**Work order 1:** Summarize the letter in two sentences.
**Work order 2:** Please reproduce the letter word for word, between "BY CARL ROSENSTEIN" and "a fascistic act.", inclusive.

**Reading passage:**

○ ○ ○ ○ ○ ○ ○

BY CARL ROSENSTEIN | Re “Trump double trouble: N.Y.U. roiled by crackdowns” (news article, March 9):

So foreign New York University students are protesting that they were kept in limbo in an air-conditioned room and questioned by authorities at J.F.K. upon re-entering the country. They claim that somehow this is a fascistic act.

Please. Haven’t these privileged N.Y.U. kids something better to do? How about protesting the seven immoral and illegal C.I.A.-instigated wars, (five started by Obama / Clinton) that the U.S. is pursuing simultaneously across the Middle East, North Africa and Central Asia? This is what has created such hatred, mass migration and the refugee crisis in the first place.

But speaking for peace takes true moral courage and principled leadership, and there is none of that going around these days. None at the recent Women’s Strike from Linda Sarsour and Co., and especially not from the inane Democrats. There’s just endless whining and hyperventilating, “Trump, Trump,Trump, Pussy, Pussy Pussy, Russia, Russia, Russia.” However, their collective silence about our permanent state of war is deafening. There can be no true social justice until we first stop bombing our way to peace. There is no greater issue.

Having been a free-spirited globetrotter since my late teens, I know something about crossing borders. I learned before I was 20 that when you cross borders anywhere in the world, and particularly upon re-entry into the United States, that you are at the mercy of petty bureaucrats. These folks probably hate their jobs, and for no particular reason — possibly a quota, or just for spite and sadistic pleasure — want to make your life miserable.

When you leave or enter any country, you must check your dignity along with your baggage, especially now. This past December at Newark, I was again pulled aside for special treatment and the Customs officer, examining my Xanax, demanded the source of my anxiety. What unmitigated gall.

Flash back to 1973. I was only 18, returning from Jamaica through J.F.K. This is prior to the emergence of Bob Marley and the ganga culture of Rastafarianism. I was on the trail of Ian Fleming, Dr. No and Ursula Andress. After breezing through Immigration and Customs to meet my mother, who would drive me back to my sheltered “white” life on Long Island, I was surrounded by four very tall men sporting crew cuts, sunglasses and black suits right out of “Reservoir Dogs.” They never identified themselves. They ushered me into an austere 10-x-10 room, harshly lit by overhead fluorescents. It was air-conditioned.

○ ○ ○ ○ ○ ○ ○

**Dataset records:**
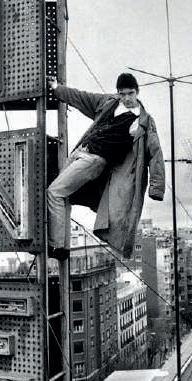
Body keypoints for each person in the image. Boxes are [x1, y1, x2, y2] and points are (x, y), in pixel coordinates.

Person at [47, 72, 165, 260]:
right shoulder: (109, 102)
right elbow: (82, 97)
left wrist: (156, 188)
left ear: (137, 92)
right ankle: (63, 246)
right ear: (118, 93)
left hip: (94, 160)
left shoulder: (143, 122)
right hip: (80, 151)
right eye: (122, 94)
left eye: (130, 93)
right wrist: (56, 88)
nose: (127, 98)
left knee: (54, 192)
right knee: (64, 195)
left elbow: (155, 153)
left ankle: (57, 247)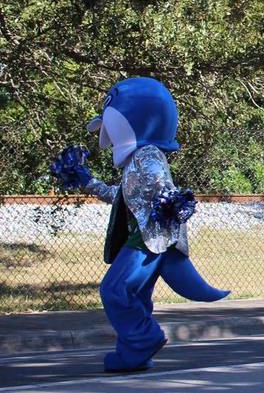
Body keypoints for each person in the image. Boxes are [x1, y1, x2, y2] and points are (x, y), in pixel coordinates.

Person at [49, 77, 229, 372]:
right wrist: (87, 180)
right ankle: (132, 354)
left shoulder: (148, 156)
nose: (106, 137)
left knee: (114, 290)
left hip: (147, 240)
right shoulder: (137, 160)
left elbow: (161, 188)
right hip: (144, 237)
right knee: (134, 295)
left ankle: (145, 337)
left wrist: (169, 200)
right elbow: (120, 197)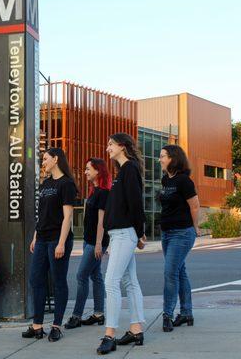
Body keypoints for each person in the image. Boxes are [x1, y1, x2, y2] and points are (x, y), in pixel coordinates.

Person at [97, 133, 147, 355]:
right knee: (130, 281)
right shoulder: (123, 171)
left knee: (111, 282)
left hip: (125, 233)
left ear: (122, 146)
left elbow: (136, 203)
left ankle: (109, 335)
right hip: (120, 234)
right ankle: (136, 329)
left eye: (110, 144)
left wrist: (139, 232)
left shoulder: (129, 169)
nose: (107, 148)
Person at [22, 147, 77, 342]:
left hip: (57, 239)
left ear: (55, 159)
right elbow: (42, 214)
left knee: (58, 280)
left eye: (45, 159)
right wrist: (36, 237)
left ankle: (56, 326)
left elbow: (67, 216)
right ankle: (37, 326)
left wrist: (61, 243)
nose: (43, 162)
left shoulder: (67, 184)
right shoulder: (45, 184)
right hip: (42, 238)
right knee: (36, 279)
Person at [158, 145, 200, 332]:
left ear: (173, 159)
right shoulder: (165, 179)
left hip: (182, 233)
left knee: (170, 273)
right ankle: (186, 313)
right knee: (180, 272)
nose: (160, 159)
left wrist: (195, 227)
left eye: (163, 156)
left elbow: (195, 206)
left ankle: (167, 314)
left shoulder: (184, 181)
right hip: (166, 233)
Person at [65, 158, 111, 329]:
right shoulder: (94, 191)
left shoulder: (104, 193)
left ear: (98, 171)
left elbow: (101, 222)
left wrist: (99, 244)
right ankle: (99, 314)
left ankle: (76, 316)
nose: (85, 172)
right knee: (95, 276)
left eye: (88, 169)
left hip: (95, 242)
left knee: (81, 276)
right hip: (88, 240)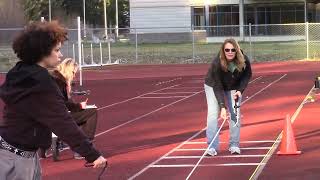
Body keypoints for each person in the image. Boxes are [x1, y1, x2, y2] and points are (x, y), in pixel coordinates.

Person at [0, 21, 107, 180]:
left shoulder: (20, 72)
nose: (60, 55)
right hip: (17, 160)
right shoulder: (41, 82)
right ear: (42, 51)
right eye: (57, 50)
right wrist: (91, 154)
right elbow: (62, 121)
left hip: (17, 153)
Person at [204, 38, 252, 156]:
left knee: (235, 113)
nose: (230, 52)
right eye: (227, 50)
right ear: (223, 51)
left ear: (237, 50)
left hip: (234, 87)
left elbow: (247, 75)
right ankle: (212, 147)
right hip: (213, 85)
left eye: (232, 50)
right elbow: (217, 86)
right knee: (213, 113)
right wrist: (222, 106)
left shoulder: (244, 59)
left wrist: (240, 91)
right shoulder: (217, 63)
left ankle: (234, 145)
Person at [50, 58, 98, 159]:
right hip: (58, 116)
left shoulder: (54, 78)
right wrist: (79, 106)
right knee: (92, 112)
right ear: (67, 69)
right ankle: (83, 148)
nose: (74, 75)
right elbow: (61, 103)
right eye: (73, 72)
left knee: (84, 113)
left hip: (49, 115)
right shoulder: (60, 82)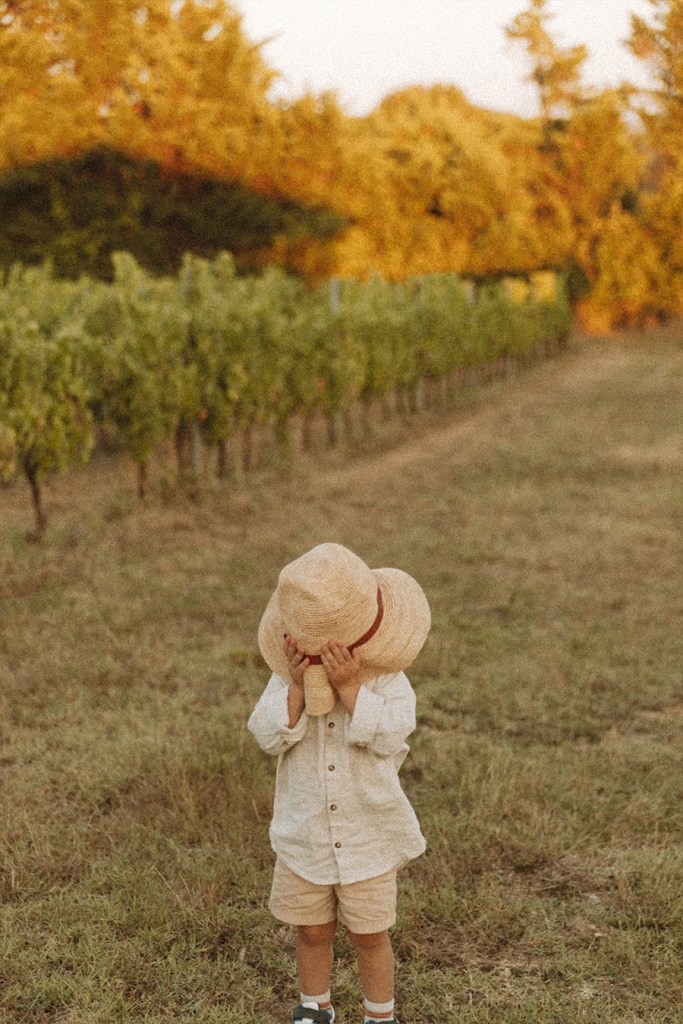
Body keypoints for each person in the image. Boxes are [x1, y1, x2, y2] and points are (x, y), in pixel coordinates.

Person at [248, 542, 431, 1024]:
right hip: (305, 834)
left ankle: (379, 1015)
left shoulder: (386, 678)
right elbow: (267, 735)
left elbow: (392, 733)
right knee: (310, 930)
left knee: (369, 934)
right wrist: (296, 688)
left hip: (368, 834)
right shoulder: (284, 678)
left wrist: (350, 689)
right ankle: (315, 1008)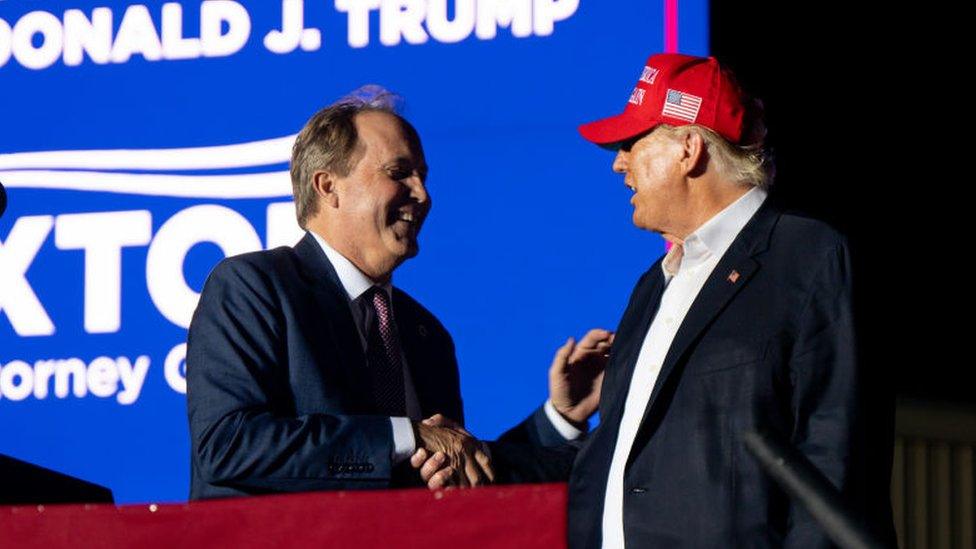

○ ○ ○ ○ ○ ○ ○

**Exercise response 1:** The writer dismisses the N.Y.U. foreign students' protest over being held and questioned at J.F.K. and says they should instead protest the seven C.I.A.-instigated wars the U.S. is pursuing, which the writer says created the hatred, mass migration and refugee crisis. Drawing on years of travel, the writer argues that border crossers are at the mercy of petty bureaucrats, citing being questioned about Xanax at Newark this past December and, at 18 in 1973, being led by four unidentified men at J.F.K. into a small, air-conditioned room.

**Exercise response 2:**
BY CARL ROSENSTEIN | Re “Trump double trouble: N.Y.U. roiled by crackdowns” (news article, March 9):

So foreign New York University students are protesting that they were kept in limbo in an air-conditioned room and questioned by authorities at J.F.K. upon re-entering the country. They claim that somehow this is a fascistic act.